• **WHAT IS NEEDED**
Some entries follow. Reproduce exactly the lines starting at the one with "Delegates: Multicast lists" and stopping after the one with "These allocations increase".

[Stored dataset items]
- Opening Delimiter -
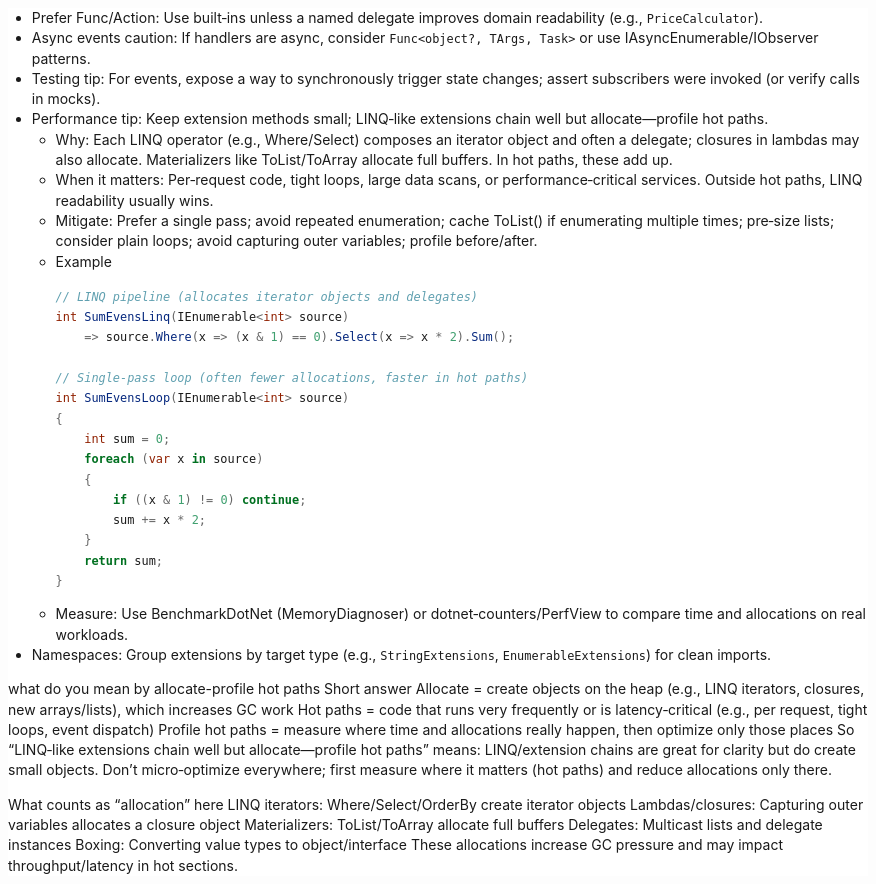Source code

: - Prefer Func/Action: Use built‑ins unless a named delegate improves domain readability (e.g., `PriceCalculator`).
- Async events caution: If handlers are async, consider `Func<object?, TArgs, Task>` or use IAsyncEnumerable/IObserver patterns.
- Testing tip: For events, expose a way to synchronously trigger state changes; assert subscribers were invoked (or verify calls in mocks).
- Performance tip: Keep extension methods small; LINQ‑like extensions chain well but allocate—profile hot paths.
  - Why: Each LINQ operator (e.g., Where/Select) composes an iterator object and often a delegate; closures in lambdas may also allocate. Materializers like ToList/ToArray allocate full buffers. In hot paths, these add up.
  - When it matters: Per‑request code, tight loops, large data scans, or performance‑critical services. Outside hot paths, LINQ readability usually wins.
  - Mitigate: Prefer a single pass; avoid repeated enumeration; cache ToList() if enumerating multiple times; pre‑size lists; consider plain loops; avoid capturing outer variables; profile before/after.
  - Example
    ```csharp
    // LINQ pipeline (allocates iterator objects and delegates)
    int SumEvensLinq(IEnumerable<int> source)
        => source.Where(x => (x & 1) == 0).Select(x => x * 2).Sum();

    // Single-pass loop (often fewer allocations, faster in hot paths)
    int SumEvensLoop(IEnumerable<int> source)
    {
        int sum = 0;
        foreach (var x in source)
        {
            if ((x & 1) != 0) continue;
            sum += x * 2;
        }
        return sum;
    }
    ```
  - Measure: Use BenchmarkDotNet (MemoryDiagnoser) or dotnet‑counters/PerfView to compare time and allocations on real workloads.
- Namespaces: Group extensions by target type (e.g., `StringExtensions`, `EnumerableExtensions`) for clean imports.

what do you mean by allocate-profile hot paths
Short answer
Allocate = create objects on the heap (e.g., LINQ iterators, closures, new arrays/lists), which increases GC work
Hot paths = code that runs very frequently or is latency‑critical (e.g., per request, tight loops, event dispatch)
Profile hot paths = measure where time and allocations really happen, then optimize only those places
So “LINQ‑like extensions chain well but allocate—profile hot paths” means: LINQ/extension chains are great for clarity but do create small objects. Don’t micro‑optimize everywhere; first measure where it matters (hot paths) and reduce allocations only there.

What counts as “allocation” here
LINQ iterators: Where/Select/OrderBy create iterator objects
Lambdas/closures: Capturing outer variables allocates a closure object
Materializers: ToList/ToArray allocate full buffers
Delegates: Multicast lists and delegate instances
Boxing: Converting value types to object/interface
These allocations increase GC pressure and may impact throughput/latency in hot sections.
- Closing Delimiter -
- Opening Delimiter -
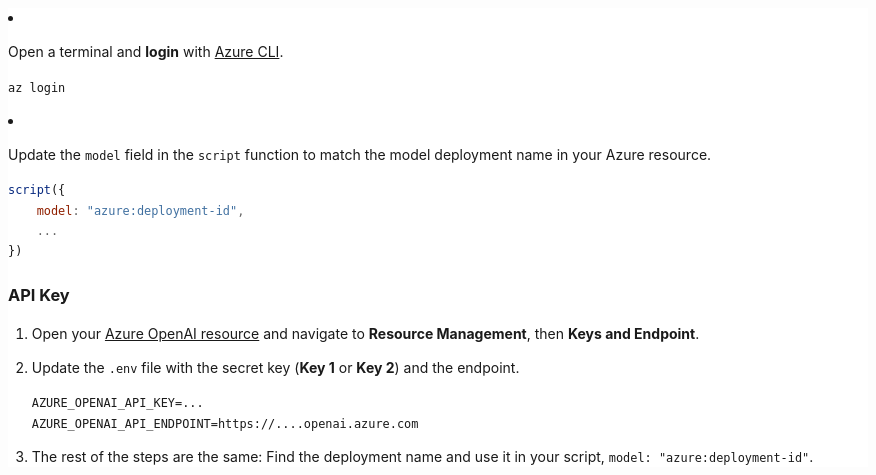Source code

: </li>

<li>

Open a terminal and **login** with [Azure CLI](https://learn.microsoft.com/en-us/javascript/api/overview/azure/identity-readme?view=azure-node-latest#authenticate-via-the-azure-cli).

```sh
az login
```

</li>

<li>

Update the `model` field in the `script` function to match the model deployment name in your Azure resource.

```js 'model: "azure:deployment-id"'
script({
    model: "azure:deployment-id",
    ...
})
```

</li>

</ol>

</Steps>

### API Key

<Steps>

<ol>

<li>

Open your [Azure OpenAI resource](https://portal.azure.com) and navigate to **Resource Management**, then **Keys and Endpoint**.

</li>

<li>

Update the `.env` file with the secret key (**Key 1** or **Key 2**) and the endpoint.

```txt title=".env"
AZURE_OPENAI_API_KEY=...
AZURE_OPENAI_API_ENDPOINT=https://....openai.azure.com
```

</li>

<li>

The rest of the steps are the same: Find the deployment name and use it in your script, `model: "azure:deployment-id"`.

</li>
- Closing Delimiter -
- Opening Delimiter -
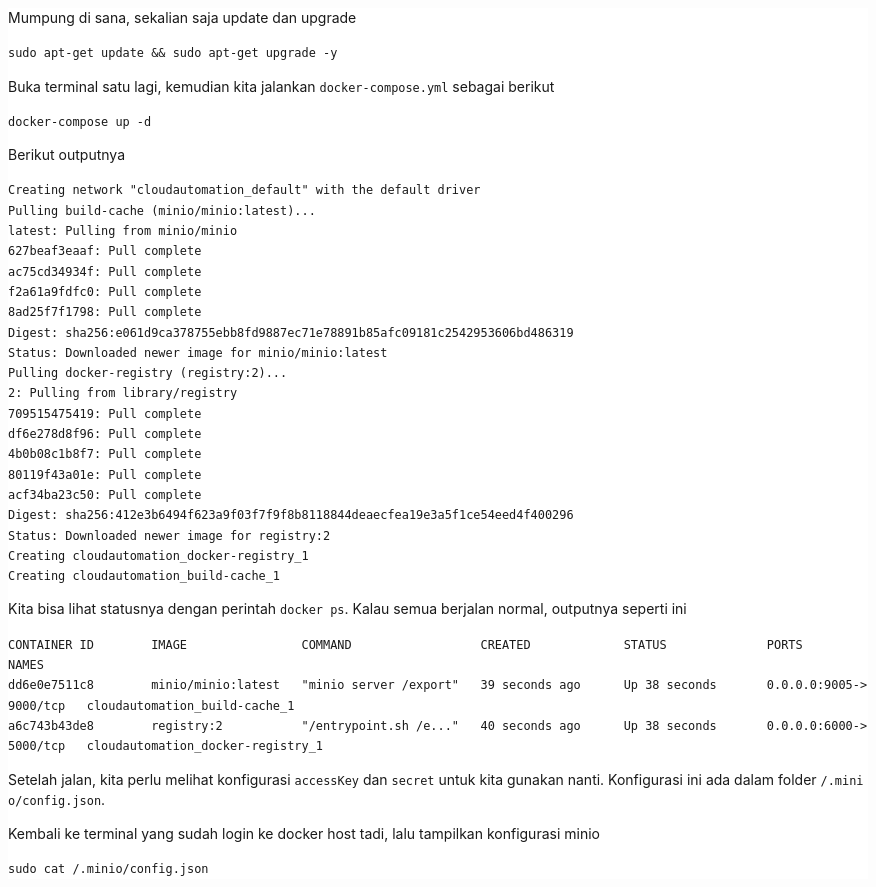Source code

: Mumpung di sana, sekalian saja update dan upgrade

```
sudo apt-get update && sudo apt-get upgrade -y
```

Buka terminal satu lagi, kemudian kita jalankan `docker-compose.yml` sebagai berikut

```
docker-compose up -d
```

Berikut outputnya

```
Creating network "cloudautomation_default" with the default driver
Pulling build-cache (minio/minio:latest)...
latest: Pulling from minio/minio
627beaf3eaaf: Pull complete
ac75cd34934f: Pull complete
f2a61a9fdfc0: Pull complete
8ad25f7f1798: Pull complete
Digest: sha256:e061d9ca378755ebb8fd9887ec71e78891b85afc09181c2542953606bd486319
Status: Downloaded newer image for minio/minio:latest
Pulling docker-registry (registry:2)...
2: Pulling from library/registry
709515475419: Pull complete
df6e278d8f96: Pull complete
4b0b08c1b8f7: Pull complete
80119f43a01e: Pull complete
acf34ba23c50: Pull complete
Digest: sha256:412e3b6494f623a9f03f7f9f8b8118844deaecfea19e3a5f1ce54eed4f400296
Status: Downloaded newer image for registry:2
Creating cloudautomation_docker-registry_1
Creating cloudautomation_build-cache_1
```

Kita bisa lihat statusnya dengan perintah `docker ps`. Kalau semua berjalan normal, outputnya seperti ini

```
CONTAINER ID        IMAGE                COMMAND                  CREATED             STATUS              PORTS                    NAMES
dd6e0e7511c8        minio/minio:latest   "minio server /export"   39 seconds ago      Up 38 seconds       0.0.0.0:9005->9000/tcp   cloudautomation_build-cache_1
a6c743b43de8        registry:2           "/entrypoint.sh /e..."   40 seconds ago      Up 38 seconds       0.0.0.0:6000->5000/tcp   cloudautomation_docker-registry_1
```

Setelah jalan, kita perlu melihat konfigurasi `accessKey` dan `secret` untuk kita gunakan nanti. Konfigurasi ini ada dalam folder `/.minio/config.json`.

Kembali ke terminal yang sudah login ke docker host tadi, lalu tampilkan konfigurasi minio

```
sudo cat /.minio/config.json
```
- Closing Delimiter -
• **OUTPUT OF THE EXERCISE**
Delegates: Multicast lists and delegate instances
Boxing: Converting value types to object/interface
These allocations increase GC pressure and may impact throughput/latency in hot sections.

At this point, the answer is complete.